Write down the listing again exactly as it appears below, without its pictures.

§ **DATASET CONTENT**:
####
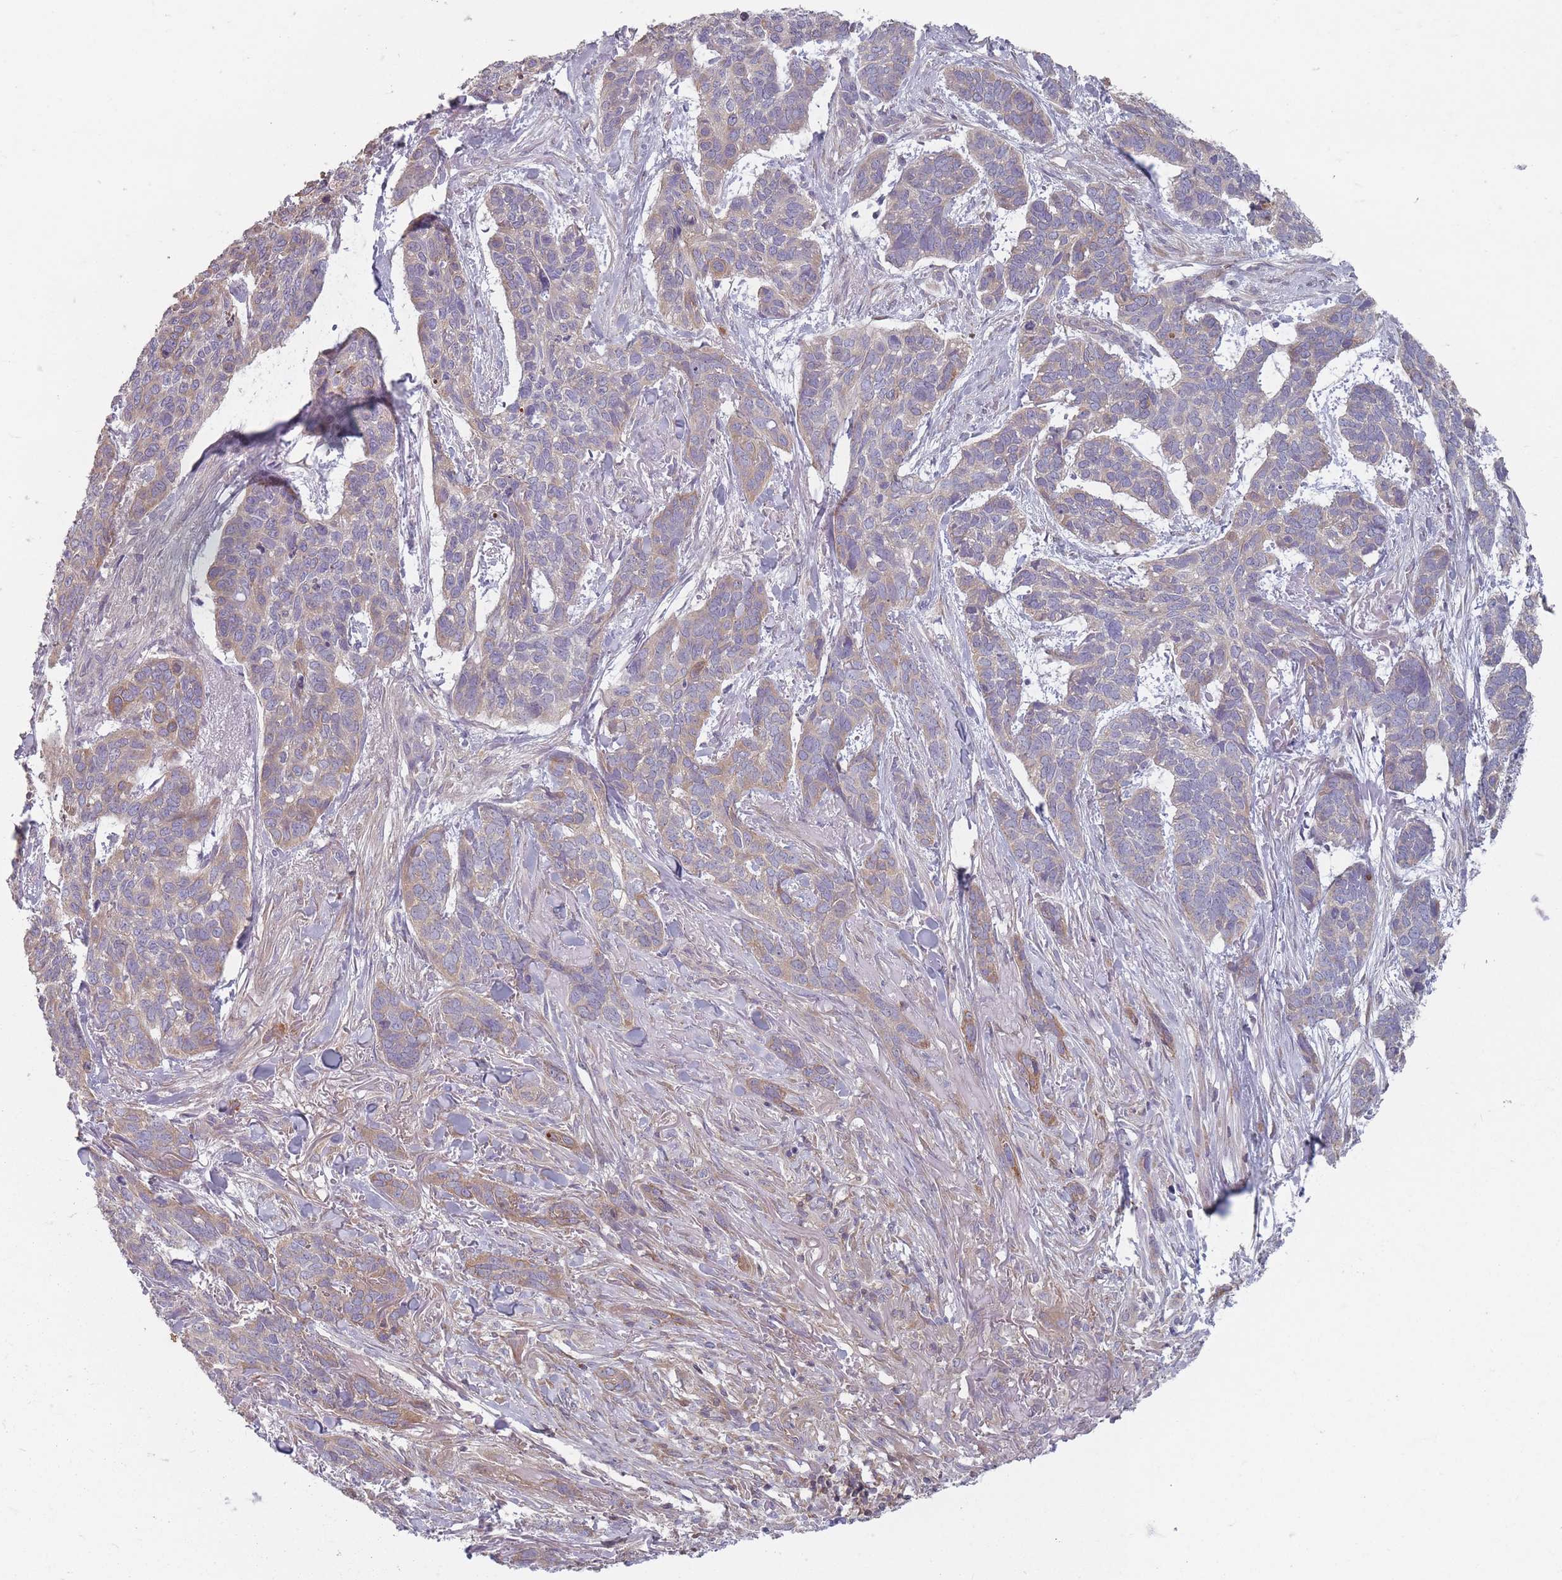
{"staining": {"intensity": "weak", "quantity": "25%-75%", "location": "cytoplasmic/membranous"}, "tissue": "skin cancer", "cell_type": "Tumor cells", "image_type": "cancer", "snomed": [{"axis": "morphology", "description": "Basal cell carcinoma"}, {"axis": "topography", "description": "Skin"}], "caption": "Immunohistochemical staining of human skin cancer shows weak cytoplasmic/membranous protein staining in approximately 25%-75% of tumor cells.", "gene": "HSBP1L1", "patient": {"sex": "male", "age": 86}}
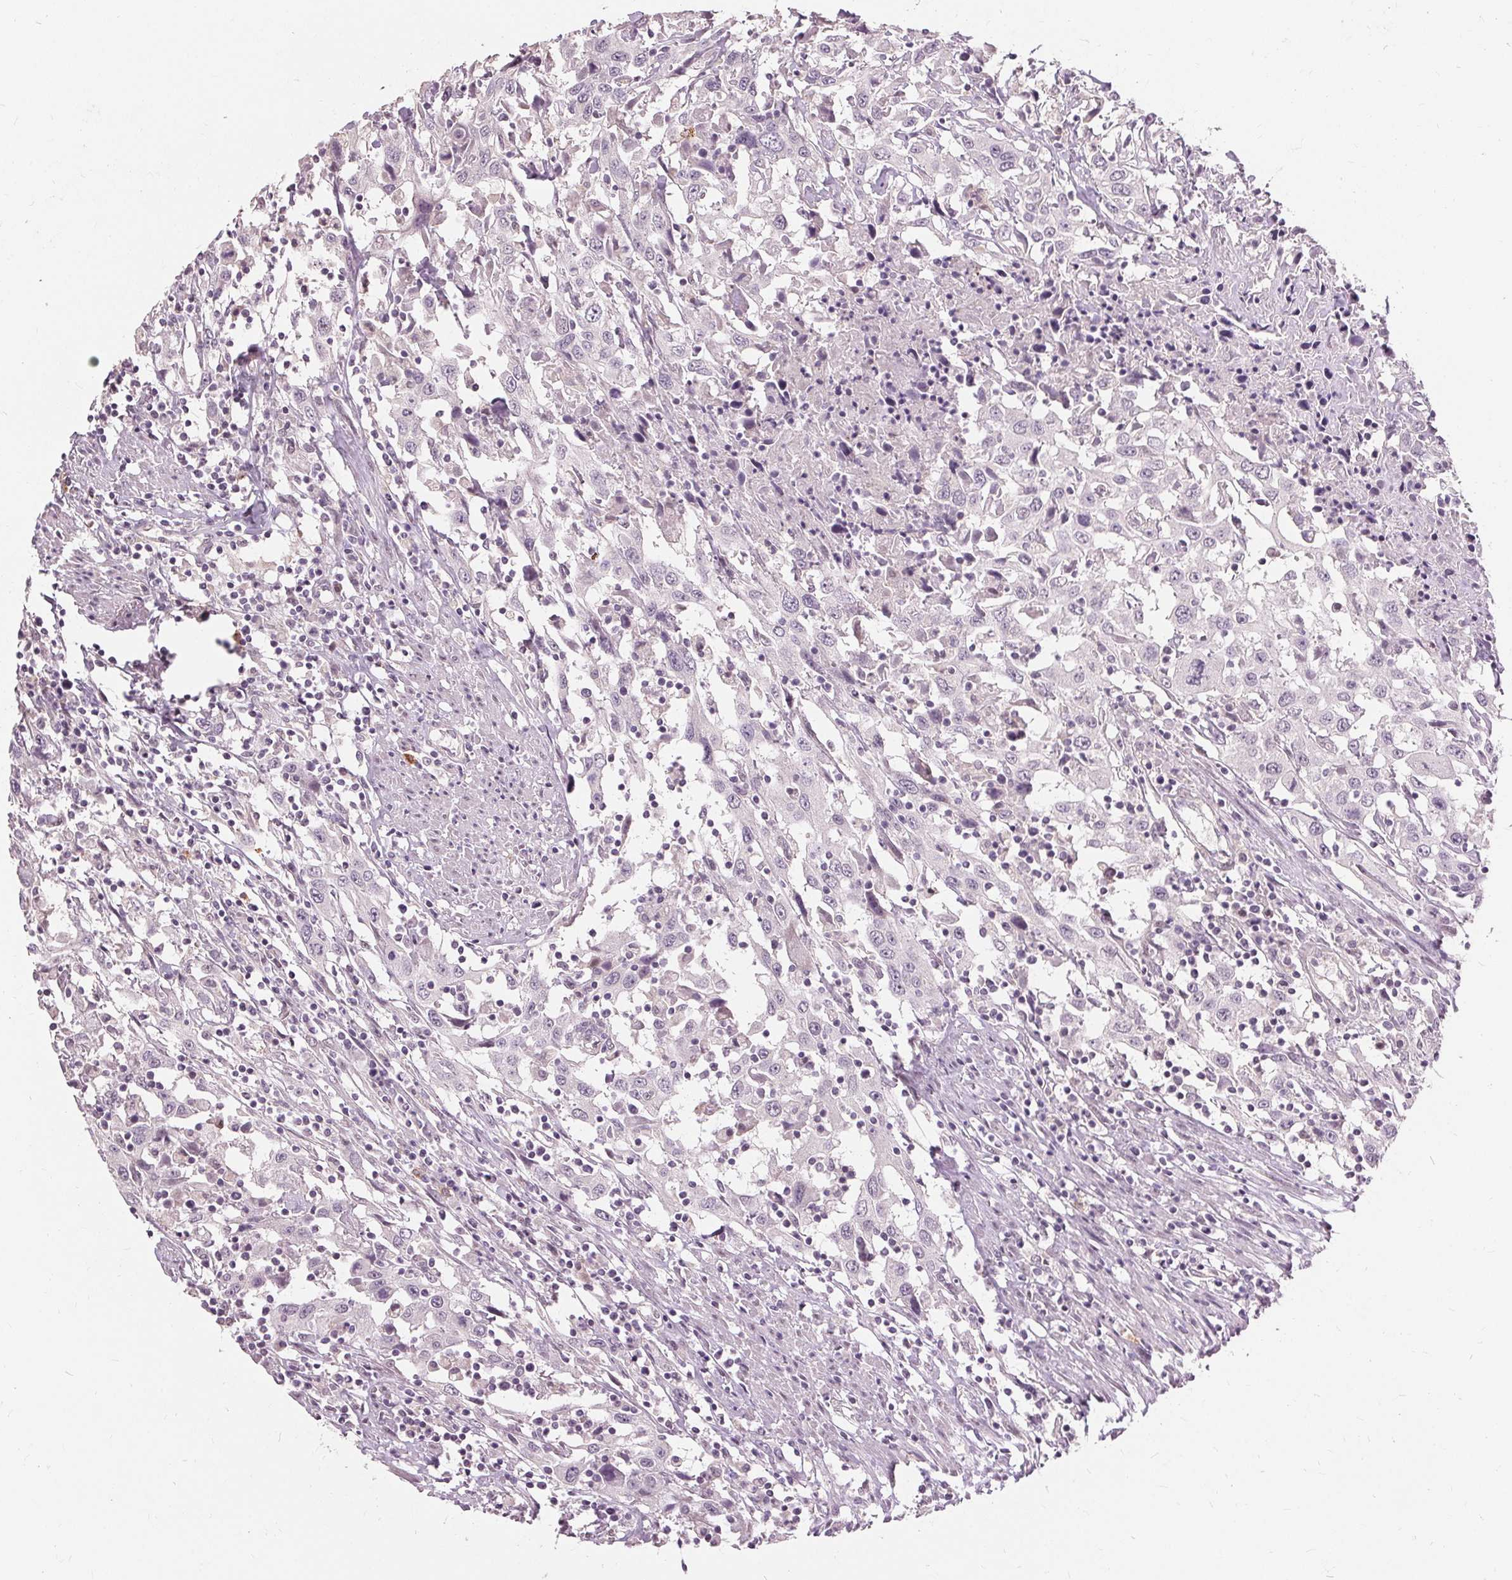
{"staining": {"intensity": "negative", "quantity": "none", "location": "none"}, "tissue": "urothelial cancer", "cell_type": "Tumor cells", "image_type": "cancer", "snomed": [{"axis": "morphology", "description": "Urothelial carcinoma, High grade"}, {"axis": "topography", "description": "Urinary bladder"}], "caption": "The image reveals no staining of tumor cells in high-grade urothelial carcinoma. The staining is performed using DAB (3,3'-diaminobenzidine) brown chromogen with nuclei counter-stained in using hematoxylin.", "gene": "SIGLEC6", "patient": {"sex": "male", "age": 61}}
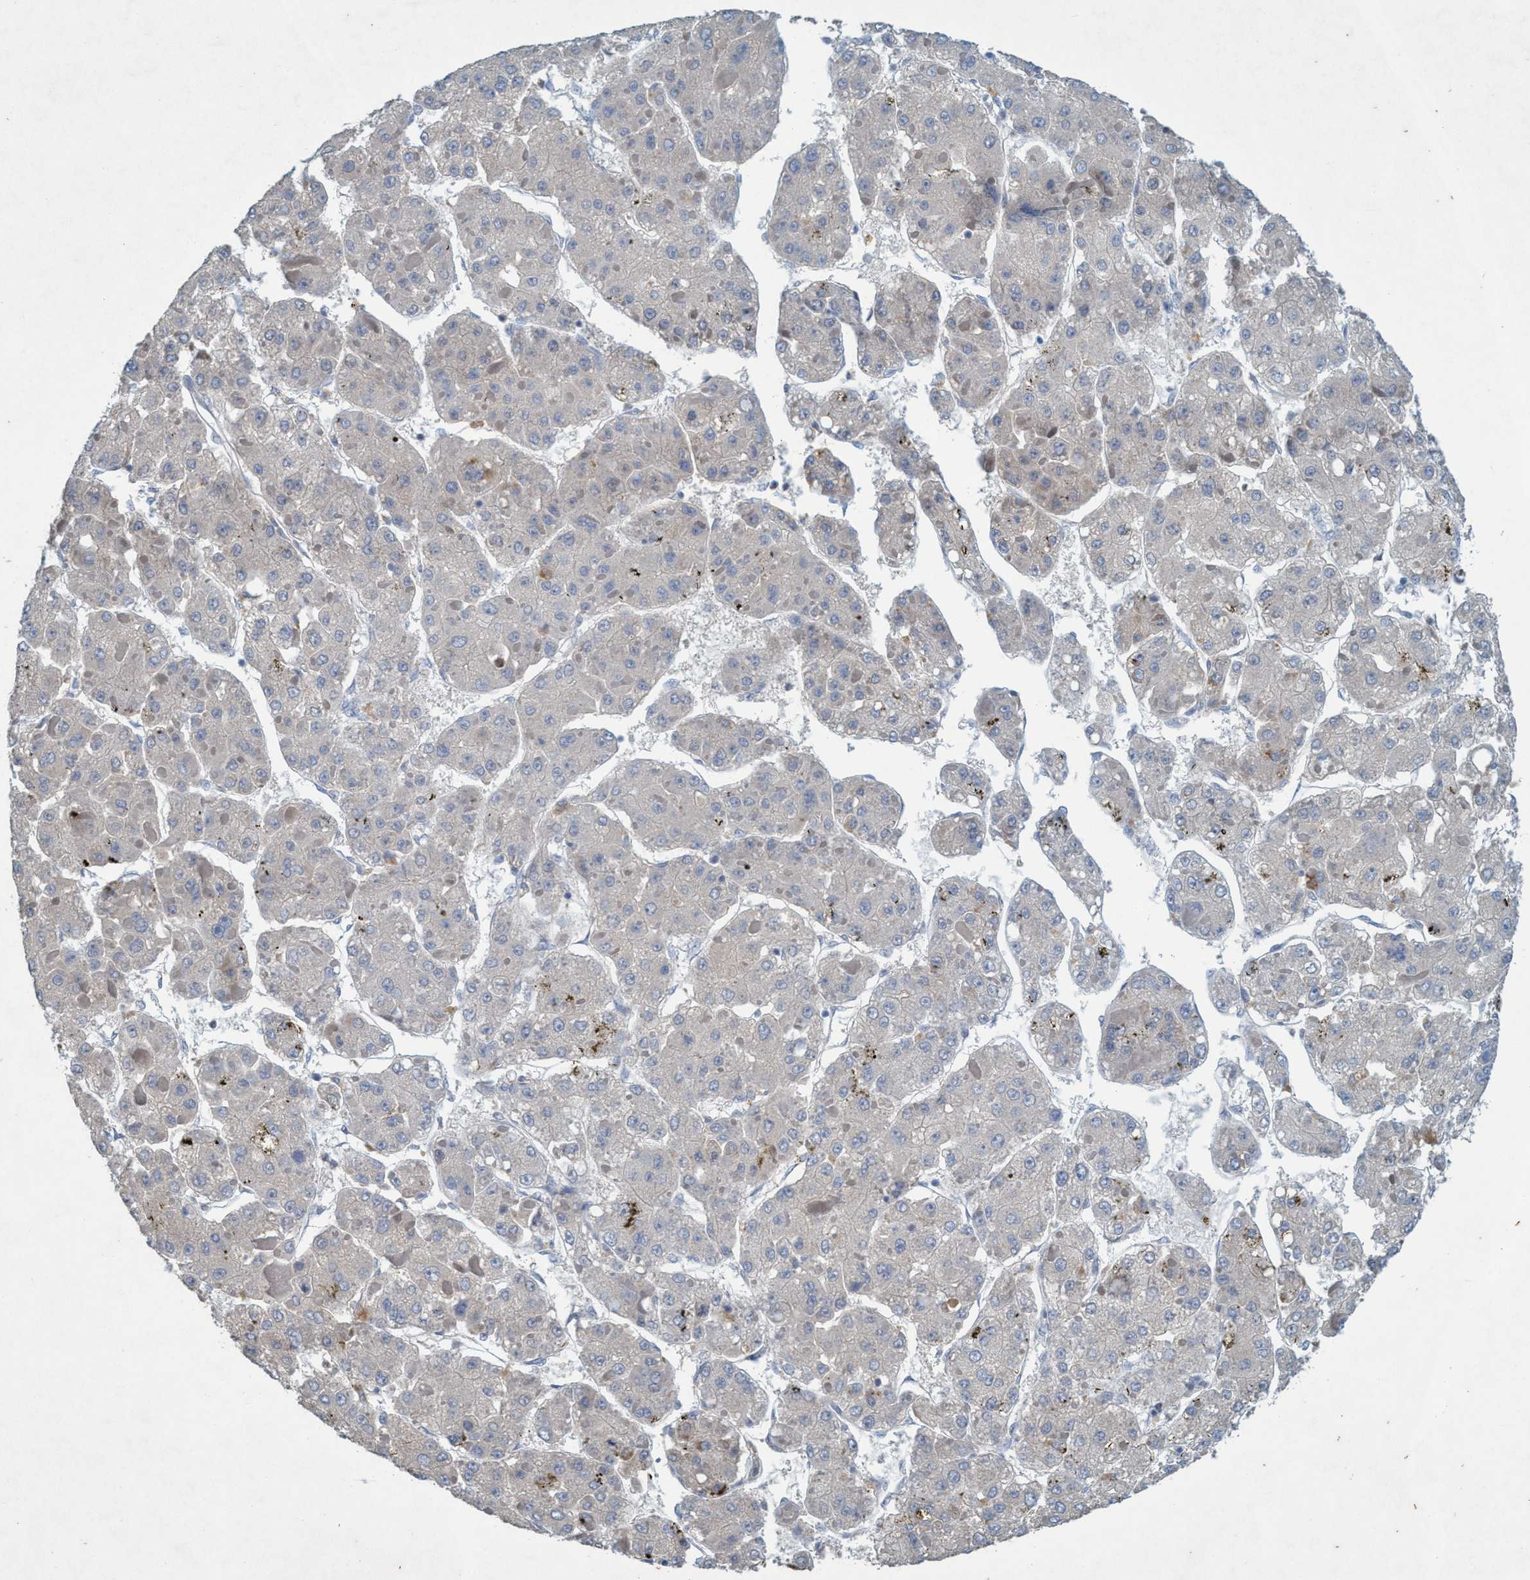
{"staining": {"intensity": "negative", "quantity": "none", "location": "none"}, "tissue": "liver cancer", "cell_type": "Tumor cells", "image_type": "cancer", "snomed": [{"axis": "morphology", "description": "Carcinoma, Hepatocellular, NOS"}, {"axis": "topography", "description": "Liver"}], "caption": "The immunohistochemistry histopathology image has no significant expression in tumor cells of liver cancer (hepatocellular carcinoma) tissue.", "gene": "RNF208", "patient": {"sex": "female", "age": 73}}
####
§ **ANSWER SECTION**:
{"staining": {"intensity": "weak", "quantity": "25%-75%", "location": "cytoplasmic/membranous"}, "tissue": "skin cancer", "cell_type": "Tumor cells", "image_type": "cancer", "snomed": [{"axis": "morphology", "description": "Basal cell carcinoma"}, {"axis": "topography", "description": "Skin"}], "caption": "Immunohistochemical staining of human skin cancer shows weak cytoplasmic/membranous protein staining in approximately 25%-75% of tumor cells.", "gene": "HSBP1L1", "patient": {"sex": "male", "age": 86}}
{"staining": {"intensity": "negative", "quantity": "none", "location": "none"}, "tissue": "urothelial cancer", "cell_type": "Tumor cells", "image_type": "cancer", "snomed": [{"axis": "morphology", "description": "Urothelial carcinoma, High grade"}, {"axis": "topography", "description": "Urinary bladder"}], "caption": "The image reveals no staining of tumor cells in high-grade urothelial carcinoma. The staining is performed using DAB (3,3'-diaminobenzidine) brown chromogen with nuclei counter-stained in using hematoxylin.", "gene": "SIGLEC6", "patient": {"sex": "male", "age": 61}}
{"staining": {"intensity": "negative", "quantity": "none", "location": "none"}, "tissue": "liver cancer", "cell_type": "Tumor cells", "image_type": "cancer", "snomed": [{"axis": "morphology", "description": "Carcinoma, Hepatocellular, NOS"}, {"axis": "topography", "description": "Liver"}], "caption": "The immunohistochemistry histopathology image has no significant expression in tumor cells of liver cancer (hepatocellular carcinoma) tissue.", "gene": "RNF208", "patient": {"sex": "female", "age": 73}}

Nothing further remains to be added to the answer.